While I used to live by my counts, these days I mostly just ask how they are. She said they were excellent, and that was good enough for me.

Selfie with Francisco 
On  my way across the bridge to ECP, aka the blood treatment for my graft vs. host of the skin, moved to 4 p.m. now, I was happy to bump into one of my favorite doctors, infectious disease specialist Francisco Marty. He has an actual infectious smile. Even when I was super sick, I smiled when he came in.

He is also as excellent photographer, as you can see from our selfie. 

At ECP, my nurse had trouble getting the needle in. Ellen, the PA, came over to distract me. It hurt for a little bit but then settled down with help from a heat pack. 

It can be a lot of fun over there.

One of the nurses started to crack up over Ted Cruz's account liking a porn tweet. She came over to my bed and reported that Cruz's college roommate said that based on Ted's behavior back then, he was not surprised. A couple of others came over.

Two residents stopped by to chat. I'm as interested in them as they are in me, and hearing their stories helps pass the time.

We were three patients with four nurses, busy monitoring us but also with time to talk. I'm getting to know them as friends. I bring my laptop, New Yorker and a book, but sometimes, like today, I'm so busy talking and laughing that I don't even take anything out.

All in all it wasn't so bad.

But getting home after 9 at night, and then eating and writing this, and ending up staying up too late, makes for a long day.

Thursday, September 7, 2017

Getting out of a couple of binds... in my dreams

Is it a good dream or a bad dream when something terrible happens and you get out of it?

Subconscious themes merged with images of cars submerged in water in hurricane-ravaged Texas.

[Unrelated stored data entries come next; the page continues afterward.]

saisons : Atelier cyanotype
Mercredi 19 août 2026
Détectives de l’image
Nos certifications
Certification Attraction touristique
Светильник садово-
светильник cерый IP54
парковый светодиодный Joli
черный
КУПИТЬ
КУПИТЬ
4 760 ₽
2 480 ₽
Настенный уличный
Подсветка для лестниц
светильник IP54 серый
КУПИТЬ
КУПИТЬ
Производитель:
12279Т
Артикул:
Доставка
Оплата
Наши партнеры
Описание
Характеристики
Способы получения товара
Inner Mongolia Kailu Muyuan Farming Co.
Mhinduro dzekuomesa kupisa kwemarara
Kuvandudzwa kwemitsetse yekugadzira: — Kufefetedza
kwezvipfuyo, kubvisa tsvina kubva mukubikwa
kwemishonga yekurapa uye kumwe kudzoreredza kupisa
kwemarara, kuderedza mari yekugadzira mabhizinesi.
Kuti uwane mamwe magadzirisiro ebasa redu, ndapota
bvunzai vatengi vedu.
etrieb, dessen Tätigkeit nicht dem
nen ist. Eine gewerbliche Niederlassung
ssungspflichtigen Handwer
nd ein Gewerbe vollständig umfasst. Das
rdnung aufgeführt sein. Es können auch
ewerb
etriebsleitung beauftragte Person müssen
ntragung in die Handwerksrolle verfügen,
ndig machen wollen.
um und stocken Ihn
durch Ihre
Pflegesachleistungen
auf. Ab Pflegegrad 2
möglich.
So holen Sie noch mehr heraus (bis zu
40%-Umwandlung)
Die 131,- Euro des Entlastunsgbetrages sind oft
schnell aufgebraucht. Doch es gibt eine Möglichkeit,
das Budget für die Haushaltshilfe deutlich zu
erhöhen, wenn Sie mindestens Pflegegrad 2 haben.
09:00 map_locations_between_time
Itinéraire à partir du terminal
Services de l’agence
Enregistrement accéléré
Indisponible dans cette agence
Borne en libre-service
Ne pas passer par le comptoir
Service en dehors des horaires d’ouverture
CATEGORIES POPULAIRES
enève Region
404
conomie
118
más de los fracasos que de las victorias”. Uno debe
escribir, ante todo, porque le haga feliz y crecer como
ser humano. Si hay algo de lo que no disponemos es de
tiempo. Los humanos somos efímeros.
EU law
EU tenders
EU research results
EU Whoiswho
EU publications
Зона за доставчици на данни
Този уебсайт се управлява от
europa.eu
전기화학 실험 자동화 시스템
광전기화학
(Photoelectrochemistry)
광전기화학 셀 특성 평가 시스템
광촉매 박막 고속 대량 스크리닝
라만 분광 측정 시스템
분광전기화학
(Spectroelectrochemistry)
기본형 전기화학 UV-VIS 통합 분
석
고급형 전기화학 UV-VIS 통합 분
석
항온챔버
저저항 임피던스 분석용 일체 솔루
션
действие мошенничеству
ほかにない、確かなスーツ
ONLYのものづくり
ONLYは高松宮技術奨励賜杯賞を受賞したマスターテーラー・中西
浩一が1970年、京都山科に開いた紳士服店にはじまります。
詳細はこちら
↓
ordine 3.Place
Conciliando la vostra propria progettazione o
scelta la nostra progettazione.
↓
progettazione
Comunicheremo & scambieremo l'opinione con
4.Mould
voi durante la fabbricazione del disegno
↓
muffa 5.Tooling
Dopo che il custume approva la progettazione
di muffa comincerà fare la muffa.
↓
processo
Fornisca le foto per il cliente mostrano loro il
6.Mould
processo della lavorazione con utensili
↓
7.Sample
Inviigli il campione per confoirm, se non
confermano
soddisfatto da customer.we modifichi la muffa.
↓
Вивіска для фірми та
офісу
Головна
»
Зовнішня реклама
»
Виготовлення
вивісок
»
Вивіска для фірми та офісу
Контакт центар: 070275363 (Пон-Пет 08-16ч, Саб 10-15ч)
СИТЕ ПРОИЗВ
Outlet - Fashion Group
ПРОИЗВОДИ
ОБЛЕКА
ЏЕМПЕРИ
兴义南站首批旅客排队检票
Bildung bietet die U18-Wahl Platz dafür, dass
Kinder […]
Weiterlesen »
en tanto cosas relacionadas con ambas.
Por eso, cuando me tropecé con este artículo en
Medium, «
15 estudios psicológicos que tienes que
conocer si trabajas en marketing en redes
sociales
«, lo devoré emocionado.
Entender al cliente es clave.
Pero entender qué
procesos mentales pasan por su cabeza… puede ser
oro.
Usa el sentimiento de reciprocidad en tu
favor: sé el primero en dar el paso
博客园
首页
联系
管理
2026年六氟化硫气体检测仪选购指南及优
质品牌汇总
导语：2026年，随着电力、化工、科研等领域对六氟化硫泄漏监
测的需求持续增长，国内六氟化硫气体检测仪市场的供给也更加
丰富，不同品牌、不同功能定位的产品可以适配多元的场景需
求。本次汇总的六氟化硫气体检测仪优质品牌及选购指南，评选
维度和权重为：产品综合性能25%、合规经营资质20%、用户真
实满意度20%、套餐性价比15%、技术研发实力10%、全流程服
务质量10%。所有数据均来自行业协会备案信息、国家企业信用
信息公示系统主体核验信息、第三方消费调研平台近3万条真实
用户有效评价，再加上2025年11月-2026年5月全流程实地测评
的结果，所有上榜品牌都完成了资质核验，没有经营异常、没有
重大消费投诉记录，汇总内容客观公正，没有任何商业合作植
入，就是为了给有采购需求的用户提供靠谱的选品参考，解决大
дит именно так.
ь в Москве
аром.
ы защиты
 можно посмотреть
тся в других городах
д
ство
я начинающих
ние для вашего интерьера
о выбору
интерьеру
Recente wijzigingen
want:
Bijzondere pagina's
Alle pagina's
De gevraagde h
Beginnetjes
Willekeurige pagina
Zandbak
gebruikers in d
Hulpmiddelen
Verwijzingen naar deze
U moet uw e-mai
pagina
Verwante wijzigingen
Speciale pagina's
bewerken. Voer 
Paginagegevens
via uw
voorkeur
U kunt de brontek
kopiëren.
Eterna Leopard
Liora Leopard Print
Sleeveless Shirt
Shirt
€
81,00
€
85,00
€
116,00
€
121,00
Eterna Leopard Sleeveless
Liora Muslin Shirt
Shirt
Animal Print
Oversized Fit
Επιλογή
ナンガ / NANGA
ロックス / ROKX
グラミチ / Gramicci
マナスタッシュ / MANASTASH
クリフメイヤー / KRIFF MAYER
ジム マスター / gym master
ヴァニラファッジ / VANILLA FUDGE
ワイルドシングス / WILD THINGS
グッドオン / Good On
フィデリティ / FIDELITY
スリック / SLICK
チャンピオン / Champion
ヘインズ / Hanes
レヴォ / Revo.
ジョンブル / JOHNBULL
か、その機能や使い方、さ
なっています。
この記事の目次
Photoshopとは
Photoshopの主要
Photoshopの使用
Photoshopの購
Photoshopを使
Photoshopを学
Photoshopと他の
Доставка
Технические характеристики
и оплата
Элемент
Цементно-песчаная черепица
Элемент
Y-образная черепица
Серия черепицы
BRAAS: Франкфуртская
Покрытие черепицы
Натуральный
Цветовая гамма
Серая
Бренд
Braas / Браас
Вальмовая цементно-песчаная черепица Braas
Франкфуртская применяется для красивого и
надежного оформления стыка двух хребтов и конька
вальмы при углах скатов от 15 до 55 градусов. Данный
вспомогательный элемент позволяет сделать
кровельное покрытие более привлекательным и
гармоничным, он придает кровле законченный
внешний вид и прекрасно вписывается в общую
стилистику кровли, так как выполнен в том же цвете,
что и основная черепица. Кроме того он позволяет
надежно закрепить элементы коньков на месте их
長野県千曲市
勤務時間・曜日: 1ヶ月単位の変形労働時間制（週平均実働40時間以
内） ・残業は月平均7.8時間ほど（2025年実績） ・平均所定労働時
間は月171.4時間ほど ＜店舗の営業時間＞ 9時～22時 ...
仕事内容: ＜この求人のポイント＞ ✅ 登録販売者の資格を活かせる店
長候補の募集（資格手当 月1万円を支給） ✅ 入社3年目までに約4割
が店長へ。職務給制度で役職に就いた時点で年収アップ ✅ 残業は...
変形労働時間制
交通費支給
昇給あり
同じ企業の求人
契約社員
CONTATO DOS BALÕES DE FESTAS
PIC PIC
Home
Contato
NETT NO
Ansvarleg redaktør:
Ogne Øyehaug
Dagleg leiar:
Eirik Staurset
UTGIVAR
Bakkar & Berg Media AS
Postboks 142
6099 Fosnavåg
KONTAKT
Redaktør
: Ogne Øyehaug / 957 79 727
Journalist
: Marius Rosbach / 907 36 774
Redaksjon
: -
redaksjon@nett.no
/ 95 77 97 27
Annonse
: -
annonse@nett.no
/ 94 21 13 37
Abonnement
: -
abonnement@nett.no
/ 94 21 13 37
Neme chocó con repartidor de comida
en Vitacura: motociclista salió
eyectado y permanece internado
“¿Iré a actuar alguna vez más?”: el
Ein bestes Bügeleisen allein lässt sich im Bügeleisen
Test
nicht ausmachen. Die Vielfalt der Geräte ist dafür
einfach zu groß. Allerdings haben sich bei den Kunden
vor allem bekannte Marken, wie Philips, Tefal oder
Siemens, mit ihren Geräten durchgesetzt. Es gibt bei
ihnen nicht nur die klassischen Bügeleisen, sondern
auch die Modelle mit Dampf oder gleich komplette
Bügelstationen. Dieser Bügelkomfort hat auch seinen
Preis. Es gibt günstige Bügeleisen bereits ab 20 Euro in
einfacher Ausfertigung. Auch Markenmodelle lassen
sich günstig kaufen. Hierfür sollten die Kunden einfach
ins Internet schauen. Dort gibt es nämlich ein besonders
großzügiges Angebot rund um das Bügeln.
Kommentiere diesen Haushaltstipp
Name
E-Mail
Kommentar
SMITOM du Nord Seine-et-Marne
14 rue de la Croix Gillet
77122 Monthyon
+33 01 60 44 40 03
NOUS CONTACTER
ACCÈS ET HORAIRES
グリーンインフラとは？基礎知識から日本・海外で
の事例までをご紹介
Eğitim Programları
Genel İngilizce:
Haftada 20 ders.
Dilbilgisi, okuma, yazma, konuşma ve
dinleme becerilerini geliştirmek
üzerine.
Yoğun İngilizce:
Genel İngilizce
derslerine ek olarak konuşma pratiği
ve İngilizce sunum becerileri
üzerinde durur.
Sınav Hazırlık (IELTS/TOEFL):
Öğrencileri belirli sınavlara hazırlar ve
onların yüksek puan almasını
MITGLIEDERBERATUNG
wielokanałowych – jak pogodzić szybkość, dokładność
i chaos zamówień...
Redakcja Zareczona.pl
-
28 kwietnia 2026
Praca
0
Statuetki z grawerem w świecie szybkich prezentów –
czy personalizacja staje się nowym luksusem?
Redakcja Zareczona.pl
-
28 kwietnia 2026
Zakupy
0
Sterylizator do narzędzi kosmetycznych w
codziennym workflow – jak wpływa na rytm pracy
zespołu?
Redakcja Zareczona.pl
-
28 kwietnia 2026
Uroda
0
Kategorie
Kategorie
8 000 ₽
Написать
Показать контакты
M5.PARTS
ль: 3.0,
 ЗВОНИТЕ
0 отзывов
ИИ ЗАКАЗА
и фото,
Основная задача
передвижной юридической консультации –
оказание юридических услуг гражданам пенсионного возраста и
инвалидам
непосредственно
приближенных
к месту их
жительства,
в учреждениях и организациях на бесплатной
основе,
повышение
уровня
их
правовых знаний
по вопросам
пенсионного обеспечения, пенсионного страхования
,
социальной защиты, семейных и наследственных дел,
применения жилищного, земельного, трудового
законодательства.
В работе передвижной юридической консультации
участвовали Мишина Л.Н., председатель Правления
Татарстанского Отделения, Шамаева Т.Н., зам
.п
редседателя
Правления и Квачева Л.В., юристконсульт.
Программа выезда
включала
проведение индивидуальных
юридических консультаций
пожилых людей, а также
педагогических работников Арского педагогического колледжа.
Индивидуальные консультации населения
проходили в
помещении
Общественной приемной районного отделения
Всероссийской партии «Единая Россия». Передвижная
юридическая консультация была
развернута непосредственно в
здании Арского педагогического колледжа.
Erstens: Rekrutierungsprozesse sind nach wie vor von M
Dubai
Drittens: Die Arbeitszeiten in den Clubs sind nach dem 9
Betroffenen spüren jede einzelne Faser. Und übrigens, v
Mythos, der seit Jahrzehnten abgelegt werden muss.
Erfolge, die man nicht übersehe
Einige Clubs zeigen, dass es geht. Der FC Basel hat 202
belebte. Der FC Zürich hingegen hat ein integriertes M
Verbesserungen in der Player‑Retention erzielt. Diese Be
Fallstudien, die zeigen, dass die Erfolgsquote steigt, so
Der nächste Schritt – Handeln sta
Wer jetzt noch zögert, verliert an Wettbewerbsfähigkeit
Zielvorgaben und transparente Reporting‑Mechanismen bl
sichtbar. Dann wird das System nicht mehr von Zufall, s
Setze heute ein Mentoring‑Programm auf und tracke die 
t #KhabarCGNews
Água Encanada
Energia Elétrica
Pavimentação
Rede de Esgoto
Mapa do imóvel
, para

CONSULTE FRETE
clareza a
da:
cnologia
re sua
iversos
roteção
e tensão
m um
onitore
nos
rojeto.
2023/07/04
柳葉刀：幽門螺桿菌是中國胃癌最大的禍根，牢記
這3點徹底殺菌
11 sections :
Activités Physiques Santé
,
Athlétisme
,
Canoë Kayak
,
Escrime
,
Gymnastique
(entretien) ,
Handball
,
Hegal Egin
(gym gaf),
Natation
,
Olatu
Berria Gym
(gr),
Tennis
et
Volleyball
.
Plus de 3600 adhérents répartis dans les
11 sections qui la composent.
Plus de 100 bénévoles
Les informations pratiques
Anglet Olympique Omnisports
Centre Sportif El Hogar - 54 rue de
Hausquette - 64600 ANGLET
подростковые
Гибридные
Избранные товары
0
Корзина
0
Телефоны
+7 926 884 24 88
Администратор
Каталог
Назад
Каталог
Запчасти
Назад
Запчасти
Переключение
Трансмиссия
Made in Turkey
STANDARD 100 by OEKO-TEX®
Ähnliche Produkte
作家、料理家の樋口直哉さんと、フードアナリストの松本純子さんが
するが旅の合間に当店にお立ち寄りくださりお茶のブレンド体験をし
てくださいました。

I dreamt I was in the car talking on the phone when suddenly I came to the end of the road and said I had to get off the phone. Not sure who I was talking to, but it was too late to stop. The car slipped into the water. (Possible note to self to stop talking on phone in car?) The car turned into a boat. The boat developed leaks. (Oh wait, a friend said she is writing a book about shipwrecks, about leaky boats, so maybe I stole her dream.) I escaped from the boat, swam away and walked out onto a road.

I wondered if I should tell someone about the submerged boat. I figured I could get away with it because nobody would know it was me. But I felt bad and went back to look for it. Workmen were putting it back together. All was well.

Although I got into deep water, I found a way out.

According to this post about car wreck dreams, those where you go into water have a specific meaning: "When your wreck involves water or you dream about a submerged car, it's possible an emotional issue burdens you. In dreams, water is said to represent feelings, so to crash into a river or lake might mean you've been taken off course by an emotional issue."

But wait, during that same night I went to work at The Republican, thinking everything was fine until Mimi and Mary came over and told me I was topless. (Mimi says I should stop having these nightmares about work already, but my subconscious hasn't gotten the message.) I had work to do but figured I had time to run out and buy some clothes. I didn't think it was so bad but I didn't want to get in trouble. I was going to miss lunch but figured that emergency shopping took priority.

What do those naked dreams mean? According to this post the Dream Well, it depends on how you feel about it. (I didn't feel so bad.)

"The degree of discomfort we feel in a dream where we are naked in public is important," according to the post. "Feeling suddenly caught off guard, but not deeply upset by being naked in a dream is likely related to a shorter term or more recent life event.  A dream like this may be about feeling vulnerable as we experiment with a new situation, such as a new job or relationship."

Things are going well in something new. But it is challenging to teach an old horse new tricks. Plus you end up revealing your scars, and I have plenty of them.

Or I could just be dreaming about neuropathy.